Впрочем, есть и другие мнения. Андрею Немзеру роман Марины Москвиной понравился: “Понимаю. И понимаю, что как раз на мое (точнее — людей моего социально-психологического типа) понимание текст рассчитан. Прочие — чужие”. Я без колебания записываюсь в чужие. Но вот вопрос, на который не нахожу ответа: чем роман М. Москвиной мог заинтересовать читателей круга Андрея Немзера?
Банальности и шутки не первой свежести. Анекдот о приехавшем в Москву неизвестном племяннике неизвестной тети из Тбилиси всем знаком по кинофильму “Мимино”. А вот байка, над которой, наверное, смеялись еще первые пионеры: на берегу пруда писатель Тургенев с камнем на шее и табличкой “За Муму”. Несмешных шуток так много, что не знаю, какие выбрать. Какие хуже? Известный дипломат Серафим неистощим на банальности: “Кто не рискует — тот не пьет шампанское”, “Аспирантки делятся на красивых и умных”. Эпизоды с трусами и спущенными штанами дипломата я, пожалуй, цитировать не буду. У меня вдруг мелькнула догадка: может, сатирический подтекст, вот они, бездарные госчиновники. Довели страну. Но нет, эти мотивы М. Москвина не развивает. Есть просто хамские шутки. Кешин друг, Борька Мардухович, известный тем, что бегал голый по пляжу, привязав между ног газовую горелку, высказался на литературную тему: “Достоевский внутренне был какой-то козел”. Герой может многое себе позволить, но у автора всегда есть возможность дистанцироваться от героя. В романе Москвиной такой дистанции, на мой взгляд, нет. Она позволяет своим героям шутки на грани фола. Как-то мальчик поделился с родителями открытием: “Знаете, почему древние люди так любили войны… Потому что нет ничего хуже старости”. Кеша как-то придумал шутку о просроченных ветеранах. Бизнесмен Коля Ёлкин, пират Химкинского водохранилища, уже не шутит, а действует. Приватизировал пансионат для престарелых и выгнал стариков. “В зоне отдыха ничто не должно напоминать о старости”. Это герой, причем явно не симпатичный. Но и автору кажется прикольной история о стариках-ветеранах, которые живут в лесу, “маневрируют, меняют места обитания”, не даваясь в руки злым охранникам Коли Ёлкина. Я думаю, что старость и болезни — опасная для смеха территория. И наконец, фактические ошибки. Комдив В.И. Чапаев назван в романе командармом, Красная Армия времен Великой Отечественной — Советской. Хрестоматийно-известную картину В. Маковского “Дети, бегущие от грозы” М. Москвина приписала Ф. Васильеву. Искажено и название картины: “Дети перед грозой”. Попробуйте представить. Создается впечатление, что Марина Москвина творила экспромтом, совершенно доверяясь памяти. А может, не перечитывала?

+-------+

* [ЗАДАНИЕ]: Перепишите из рецензии фрагмент, начиная со слов «Впрочем, есть и» и заканчивая словами «круга Андрея Немзера?».

+-------+

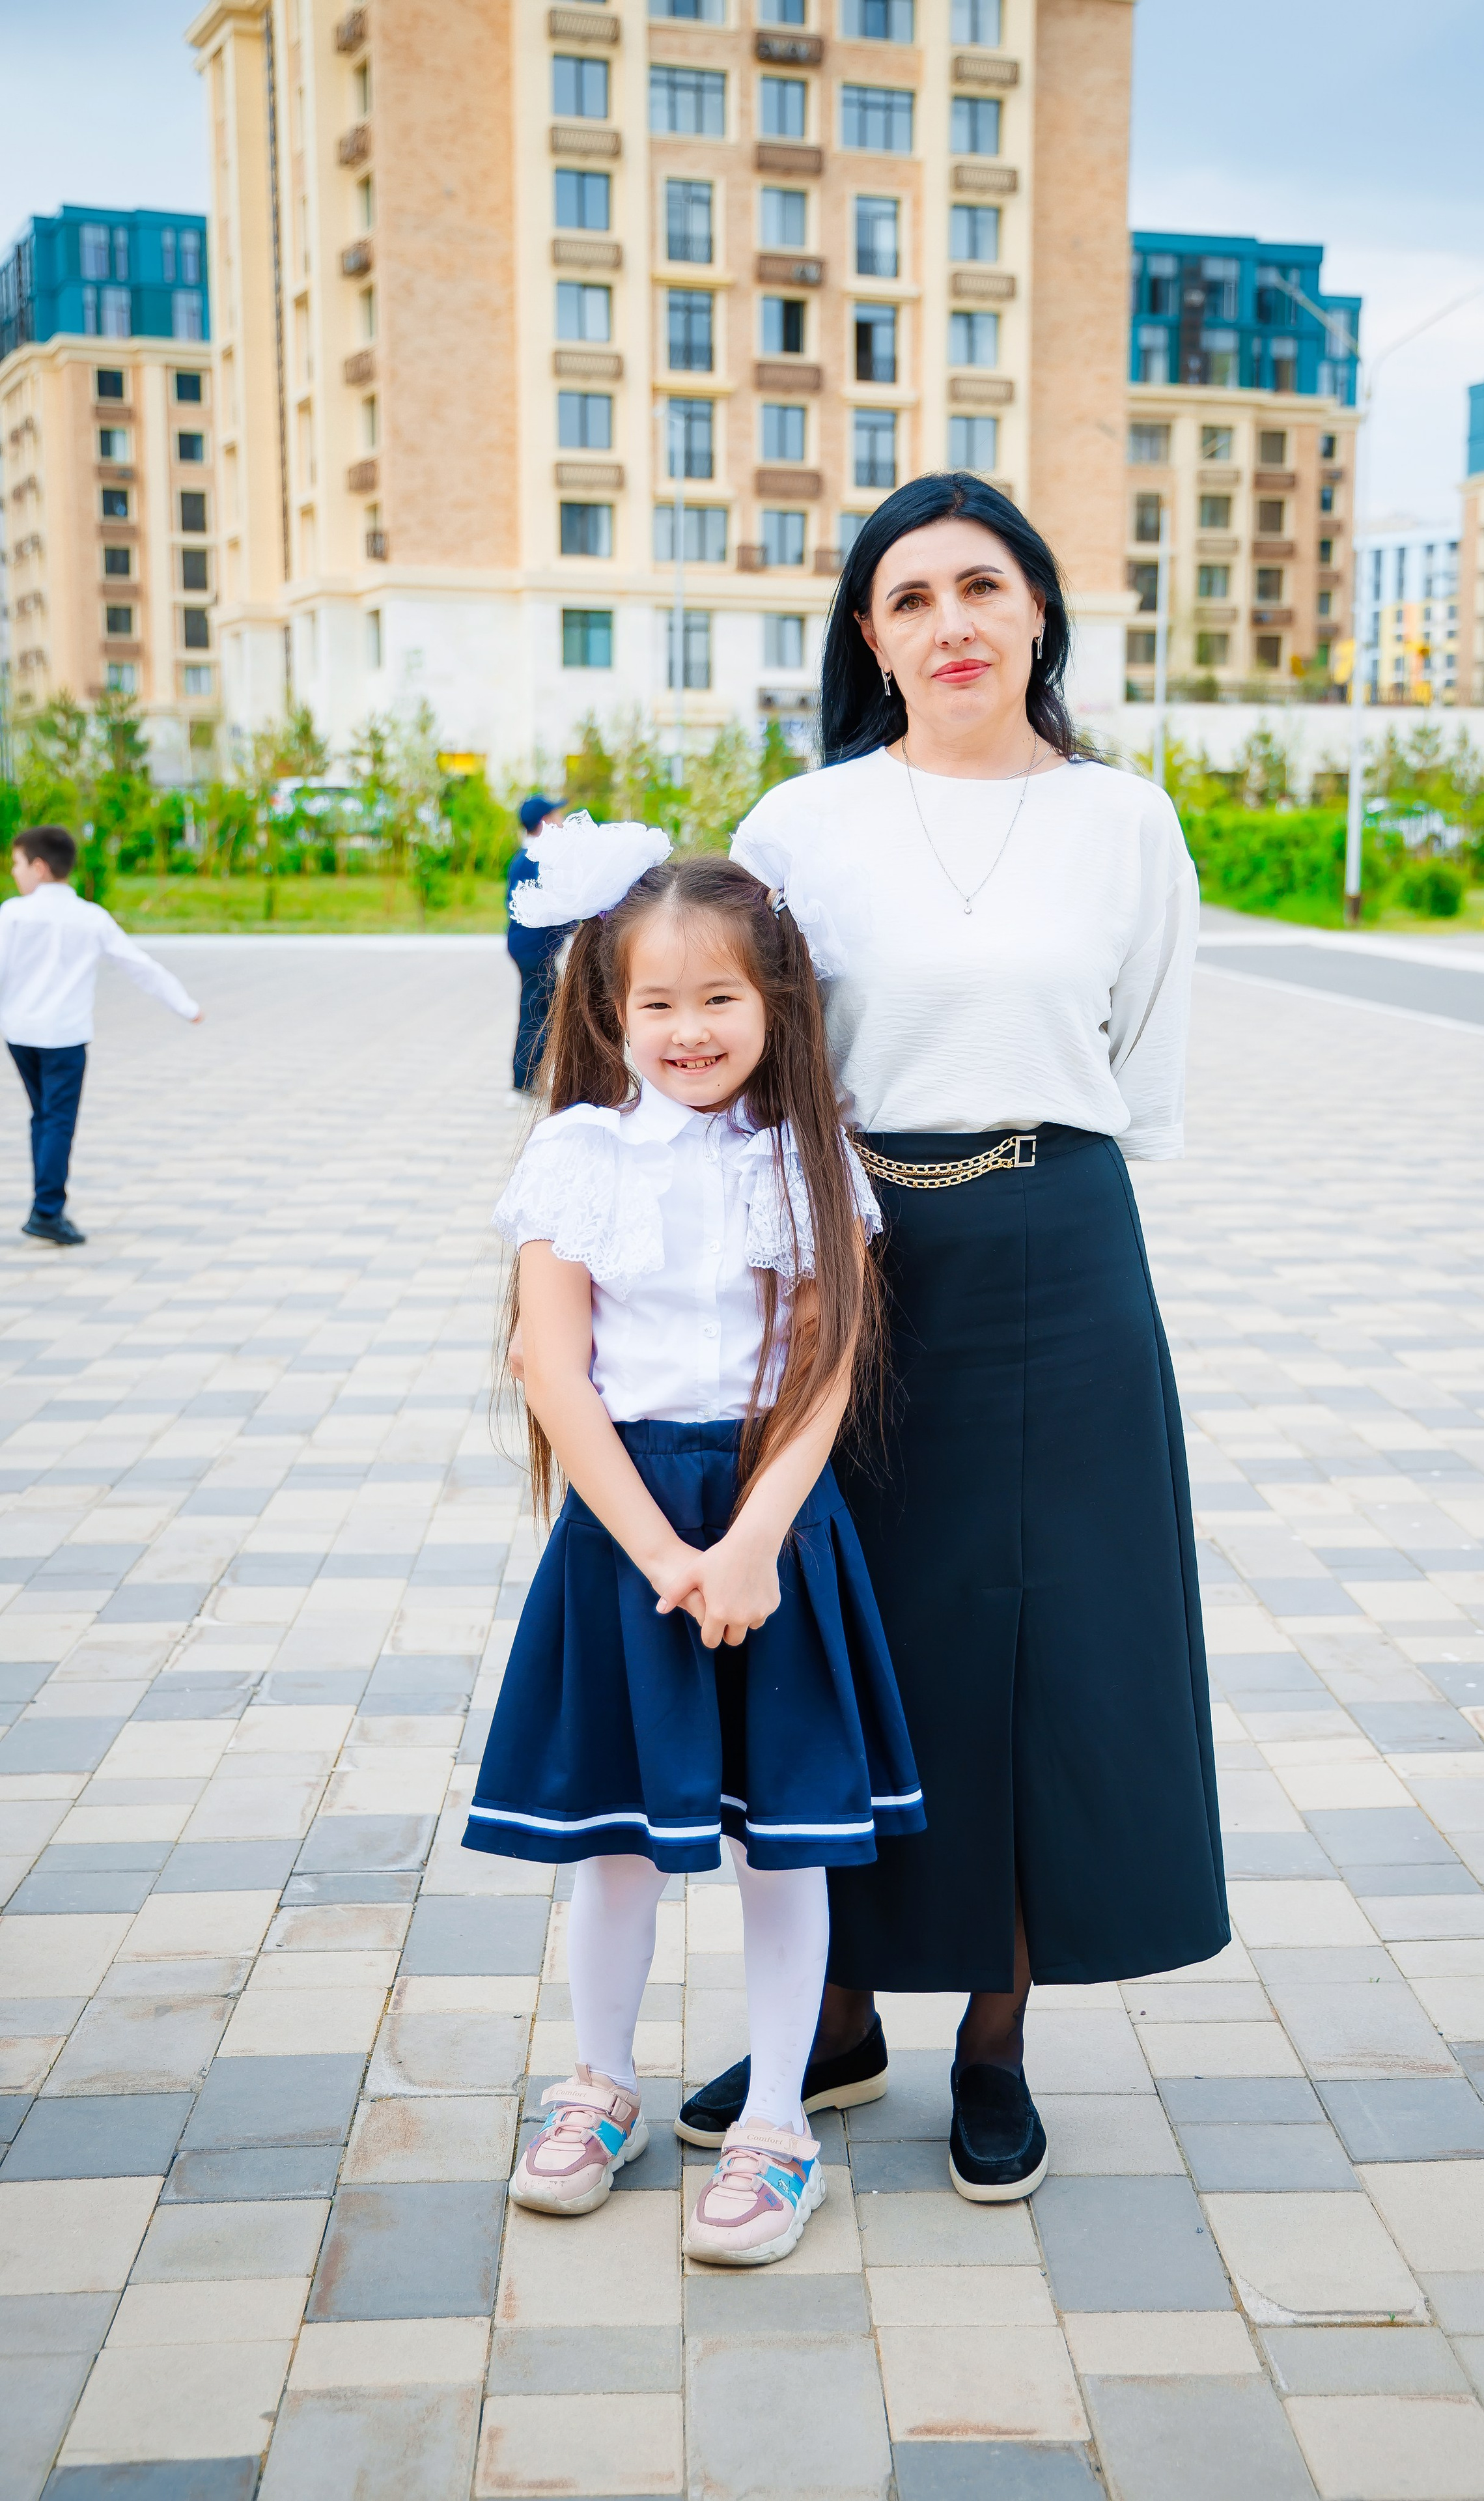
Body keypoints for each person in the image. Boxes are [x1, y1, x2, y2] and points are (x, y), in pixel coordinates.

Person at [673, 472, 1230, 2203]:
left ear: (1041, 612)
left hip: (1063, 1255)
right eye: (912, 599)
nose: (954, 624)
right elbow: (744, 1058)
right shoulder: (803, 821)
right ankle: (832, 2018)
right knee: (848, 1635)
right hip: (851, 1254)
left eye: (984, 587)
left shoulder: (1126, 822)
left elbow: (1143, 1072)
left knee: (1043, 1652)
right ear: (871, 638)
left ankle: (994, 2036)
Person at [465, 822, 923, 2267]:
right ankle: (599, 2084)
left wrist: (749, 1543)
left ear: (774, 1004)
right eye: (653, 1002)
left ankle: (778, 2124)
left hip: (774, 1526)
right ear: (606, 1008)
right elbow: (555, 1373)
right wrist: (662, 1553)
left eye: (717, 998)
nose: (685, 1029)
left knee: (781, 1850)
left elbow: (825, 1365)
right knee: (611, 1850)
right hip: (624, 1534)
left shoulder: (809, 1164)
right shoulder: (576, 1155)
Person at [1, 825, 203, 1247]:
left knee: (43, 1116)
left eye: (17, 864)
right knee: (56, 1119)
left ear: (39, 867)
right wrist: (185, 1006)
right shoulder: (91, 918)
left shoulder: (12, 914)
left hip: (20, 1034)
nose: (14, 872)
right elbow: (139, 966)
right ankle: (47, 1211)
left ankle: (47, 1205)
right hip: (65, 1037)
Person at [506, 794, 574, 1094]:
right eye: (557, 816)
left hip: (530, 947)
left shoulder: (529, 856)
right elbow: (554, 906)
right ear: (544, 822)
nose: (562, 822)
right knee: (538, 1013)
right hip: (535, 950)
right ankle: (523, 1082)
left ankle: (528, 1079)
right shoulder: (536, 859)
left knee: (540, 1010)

+-------+

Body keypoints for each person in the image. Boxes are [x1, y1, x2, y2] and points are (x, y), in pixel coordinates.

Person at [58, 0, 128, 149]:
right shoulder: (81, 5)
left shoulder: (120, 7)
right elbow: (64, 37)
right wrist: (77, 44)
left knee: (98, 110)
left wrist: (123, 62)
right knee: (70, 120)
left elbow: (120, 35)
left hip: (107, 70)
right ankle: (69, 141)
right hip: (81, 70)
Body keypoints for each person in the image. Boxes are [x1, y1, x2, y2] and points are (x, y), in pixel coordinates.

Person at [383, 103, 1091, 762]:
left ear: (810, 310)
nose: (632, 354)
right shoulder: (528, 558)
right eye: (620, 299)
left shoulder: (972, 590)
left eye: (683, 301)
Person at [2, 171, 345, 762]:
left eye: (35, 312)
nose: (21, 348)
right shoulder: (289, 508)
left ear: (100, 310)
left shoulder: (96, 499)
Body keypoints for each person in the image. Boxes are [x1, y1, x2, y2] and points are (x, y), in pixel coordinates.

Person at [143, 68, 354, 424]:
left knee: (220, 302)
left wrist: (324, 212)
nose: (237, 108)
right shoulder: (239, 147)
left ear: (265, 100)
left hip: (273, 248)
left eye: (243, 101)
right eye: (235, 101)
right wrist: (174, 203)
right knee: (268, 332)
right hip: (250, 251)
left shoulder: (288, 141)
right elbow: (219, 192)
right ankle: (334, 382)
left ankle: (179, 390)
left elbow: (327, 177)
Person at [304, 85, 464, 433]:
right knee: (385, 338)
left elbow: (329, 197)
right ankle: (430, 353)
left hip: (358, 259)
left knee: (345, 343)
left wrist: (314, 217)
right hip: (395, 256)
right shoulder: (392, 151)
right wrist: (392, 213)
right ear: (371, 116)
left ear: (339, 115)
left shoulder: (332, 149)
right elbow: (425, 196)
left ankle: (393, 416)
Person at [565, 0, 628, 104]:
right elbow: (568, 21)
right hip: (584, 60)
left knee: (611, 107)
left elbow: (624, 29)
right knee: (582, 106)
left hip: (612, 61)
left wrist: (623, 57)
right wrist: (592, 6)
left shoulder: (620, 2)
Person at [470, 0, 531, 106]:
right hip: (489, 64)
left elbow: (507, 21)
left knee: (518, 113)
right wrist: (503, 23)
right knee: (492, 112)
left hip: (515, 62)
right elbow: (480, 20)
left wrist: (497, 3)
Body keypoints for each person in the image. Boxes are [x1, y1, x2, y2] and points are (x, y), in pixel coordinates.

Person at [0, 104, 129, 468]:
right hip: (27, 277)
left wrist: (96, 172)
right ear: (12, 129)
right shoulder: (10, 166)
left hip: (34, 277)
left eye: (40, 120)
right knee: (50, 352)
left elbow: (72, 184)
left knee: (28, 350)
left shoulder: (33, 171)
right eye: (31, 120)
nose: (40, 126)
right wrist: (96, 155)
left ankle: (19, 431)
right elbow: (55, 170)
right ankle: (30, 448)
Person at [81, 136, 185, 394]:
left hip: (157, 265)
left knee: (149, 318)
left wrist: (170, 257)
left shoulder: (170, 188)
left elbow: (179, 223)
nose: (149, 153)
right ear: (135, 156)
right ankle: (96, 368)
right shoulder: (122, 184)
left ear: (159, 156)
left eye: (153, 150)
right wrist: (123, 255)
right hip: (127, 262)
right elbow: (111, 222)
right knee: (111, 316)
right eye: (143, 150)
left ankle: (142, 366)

+-------+

* [ПИСЬМЕННОЕ РЕШЕНИЕ]:
Впрочем, есть и другие мнения. Андрею Немзеру роман Марины Москвиной понравился: “Понимаю. И понимаю, что как раз на мое (точнее — людей моего социально-психологического типа) понимание текст рассчитан. Прочие — чужие”. Я без колебания записываюсь в чужие. Но вот вопрос, на который не нахожу ответа: чем роман М. Москвиной мог заинтересовать читателей круга Андрея Немзера?